**WHAT YOU ARE ASKED TO DO:**
State how many lines in the records below contain the string "city", treating uppercase and lowercase letters as distinct. Reply with the number alone.

**EXTRACTED INFORMATION:**
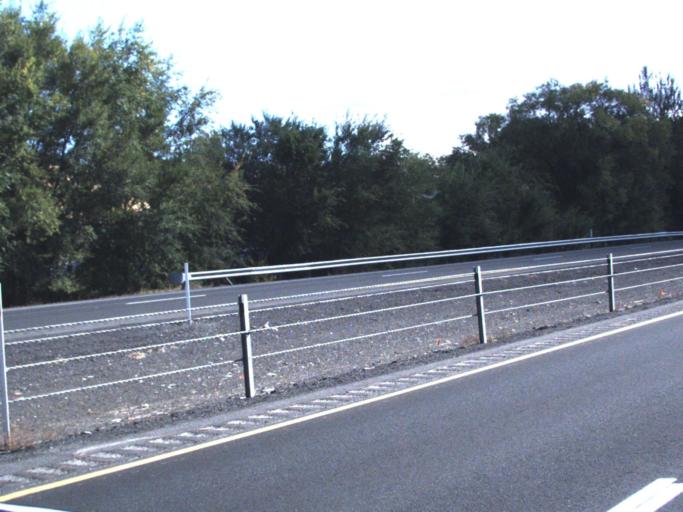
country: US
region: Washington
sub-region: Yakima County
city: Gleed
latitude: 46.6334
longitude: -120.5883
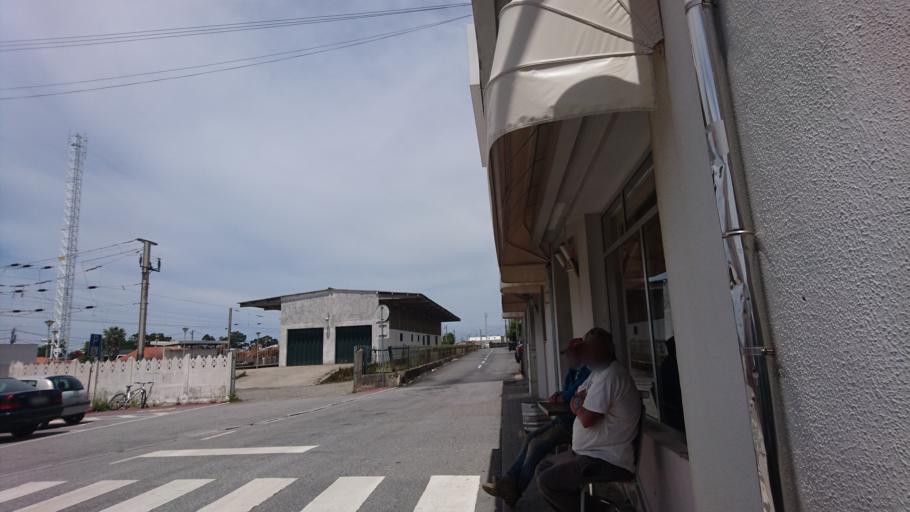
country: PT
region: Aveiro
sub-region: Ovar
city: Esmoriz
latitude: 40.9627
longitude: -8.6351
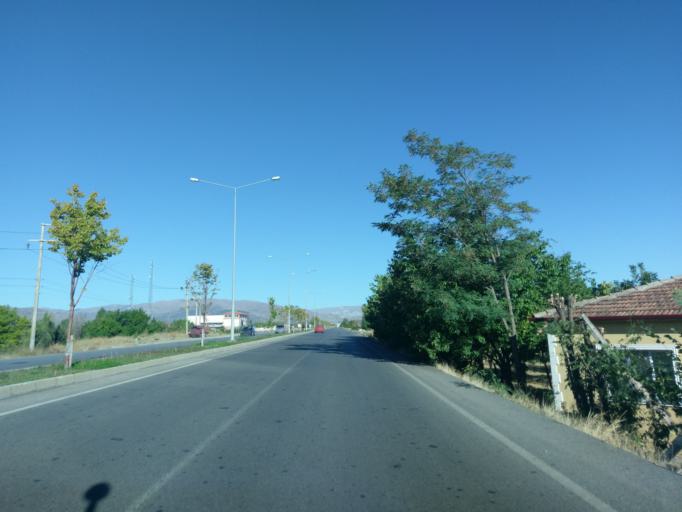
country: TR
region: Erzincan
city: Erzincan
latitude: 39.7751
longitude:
---
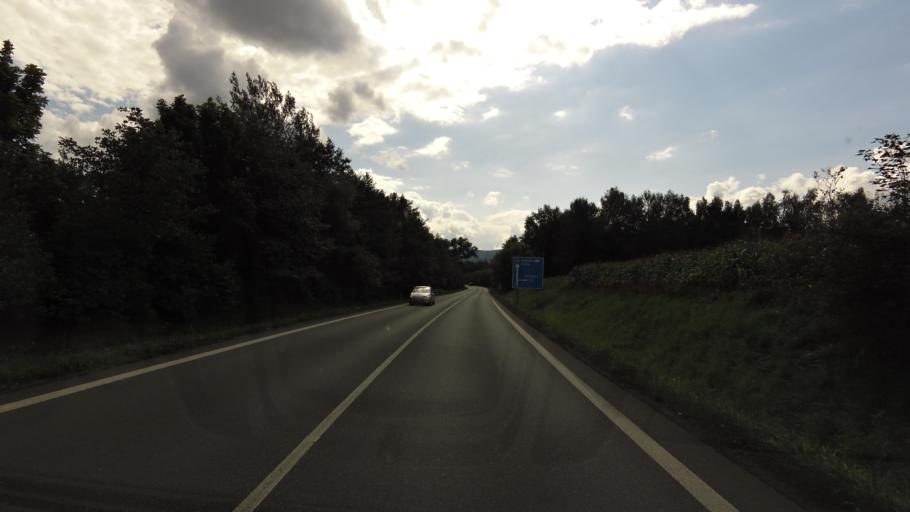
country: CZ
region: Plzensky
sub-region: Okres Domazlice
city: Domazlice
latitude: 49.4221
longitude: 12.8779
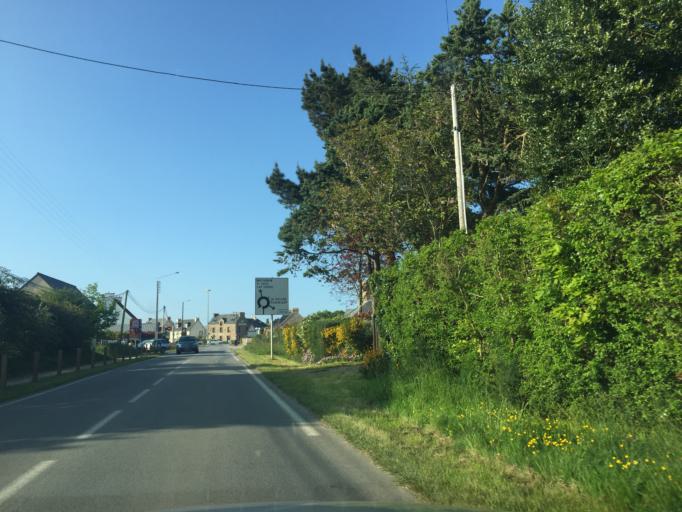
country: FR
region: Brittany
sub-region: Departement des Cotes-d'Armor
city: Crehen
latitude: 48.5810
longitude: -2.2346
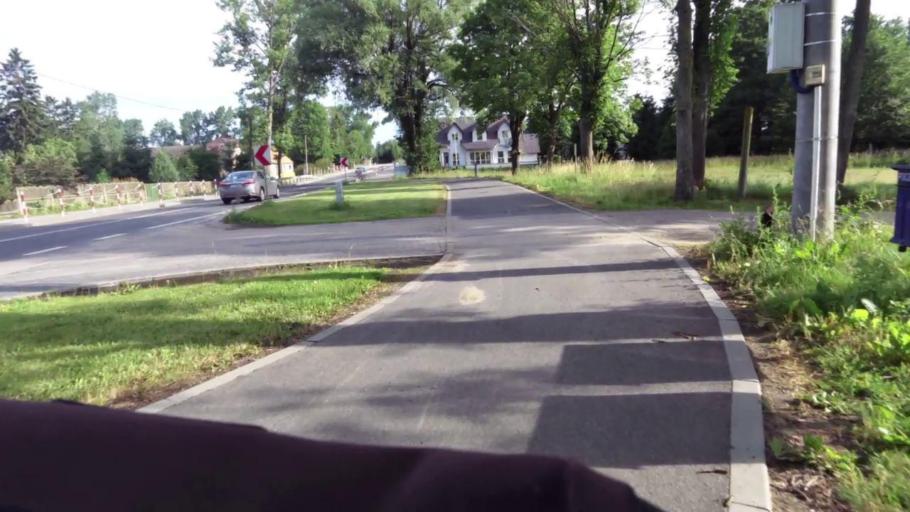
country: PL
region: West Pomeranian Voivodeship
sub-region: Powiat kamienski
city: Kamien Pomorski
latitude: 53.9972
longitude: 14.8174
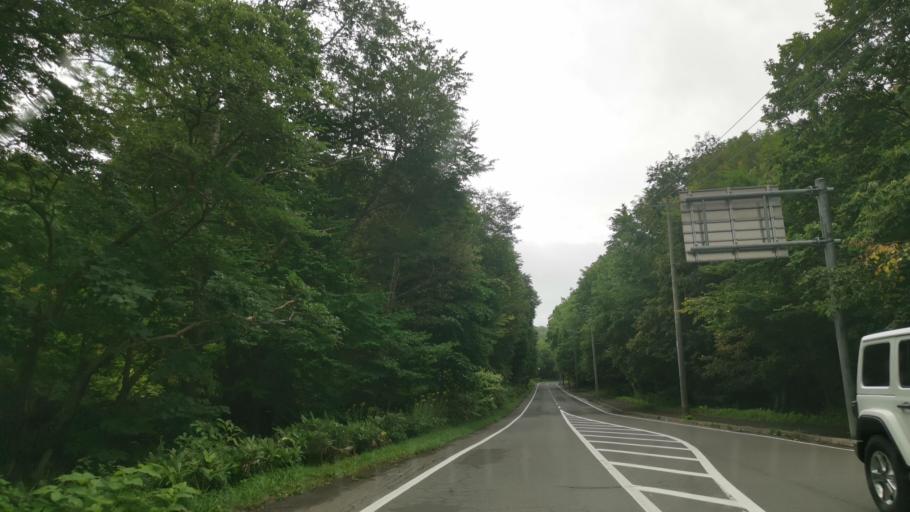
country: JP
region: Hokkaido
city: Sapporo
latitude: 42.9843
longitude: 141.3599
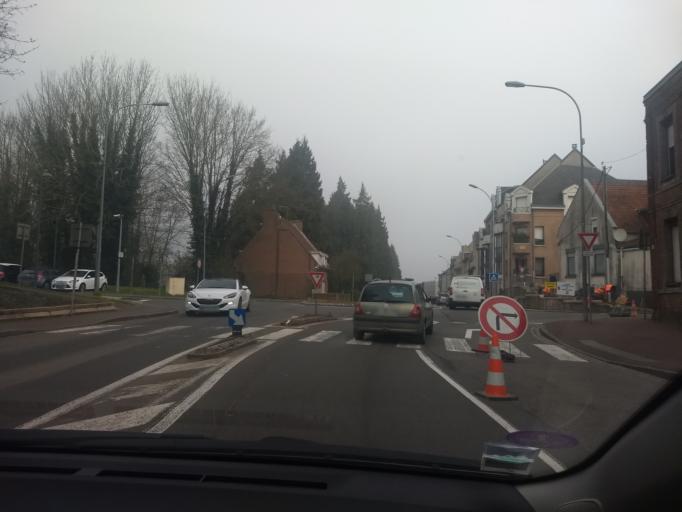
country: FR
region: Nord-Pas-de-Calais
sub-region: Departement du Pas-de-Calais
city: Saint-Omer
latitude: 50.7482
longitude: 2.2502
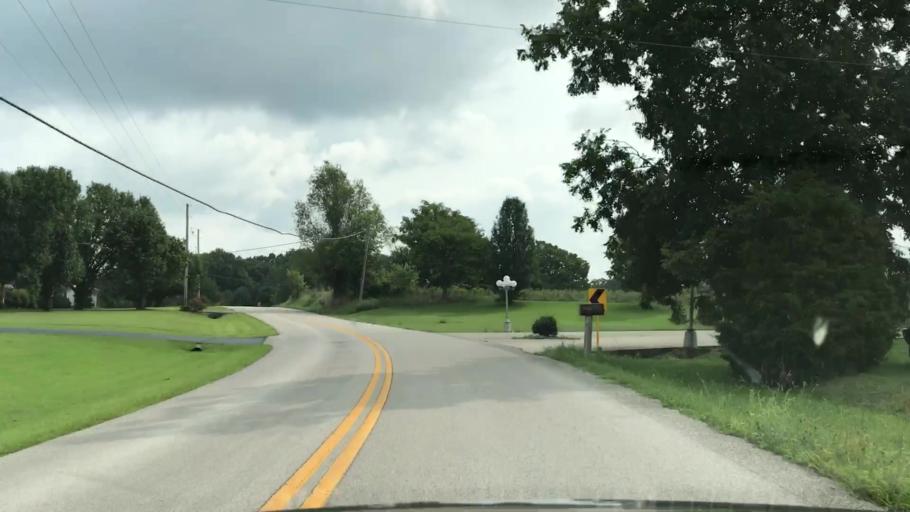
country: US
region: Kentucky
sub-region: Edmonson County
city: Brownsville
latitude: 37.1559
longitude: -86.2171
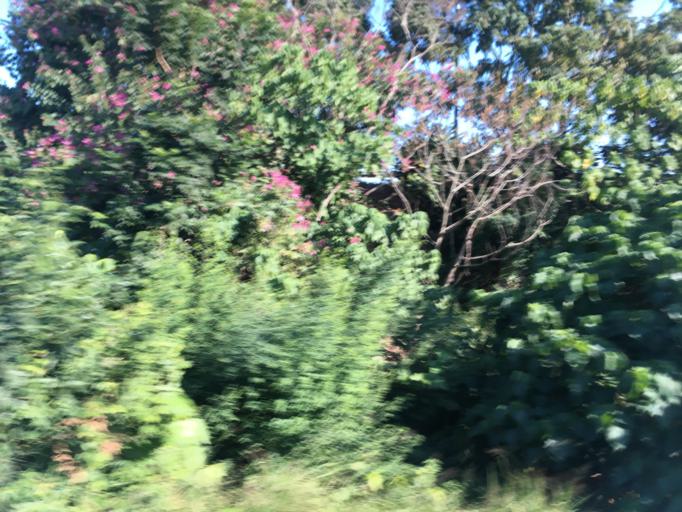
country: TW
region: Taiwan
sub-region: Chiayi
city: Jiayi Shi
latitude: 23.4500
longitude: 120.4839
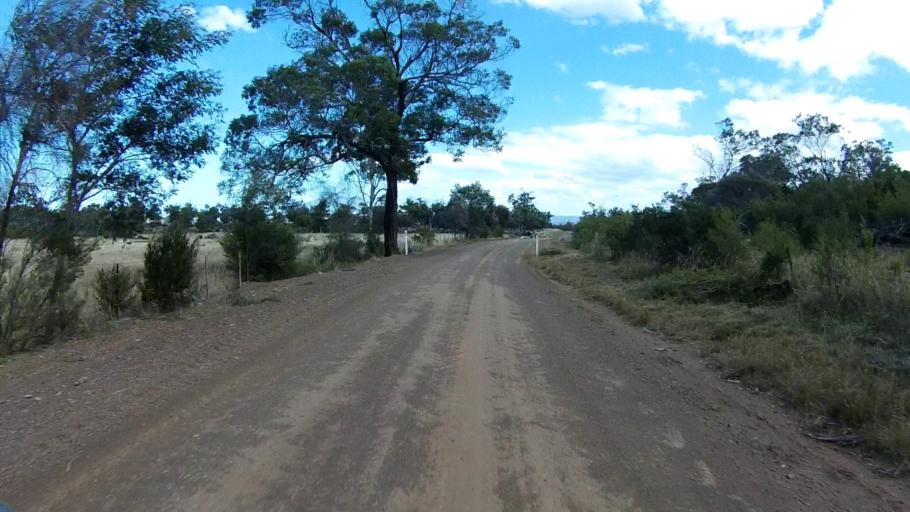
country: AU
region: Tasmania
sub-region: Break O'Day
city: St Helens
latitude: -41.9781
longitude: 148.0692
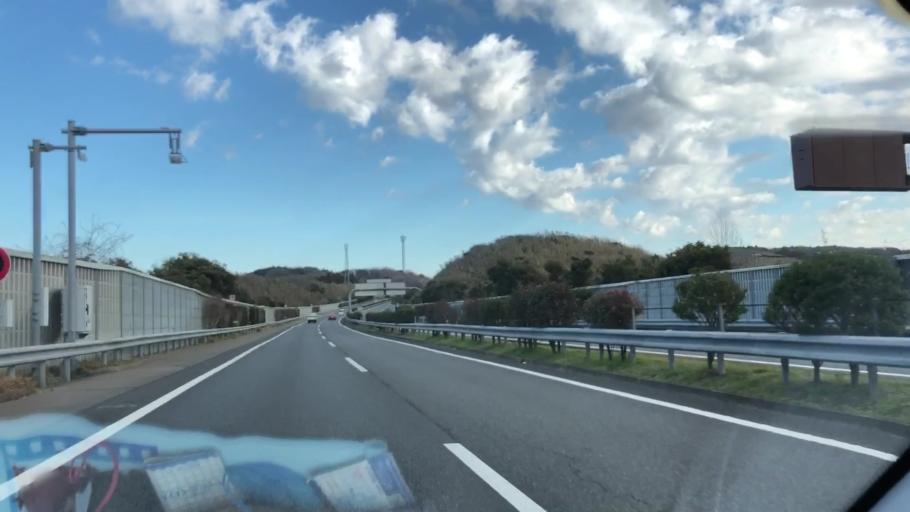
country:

**EXPECTED ANSWER:**
11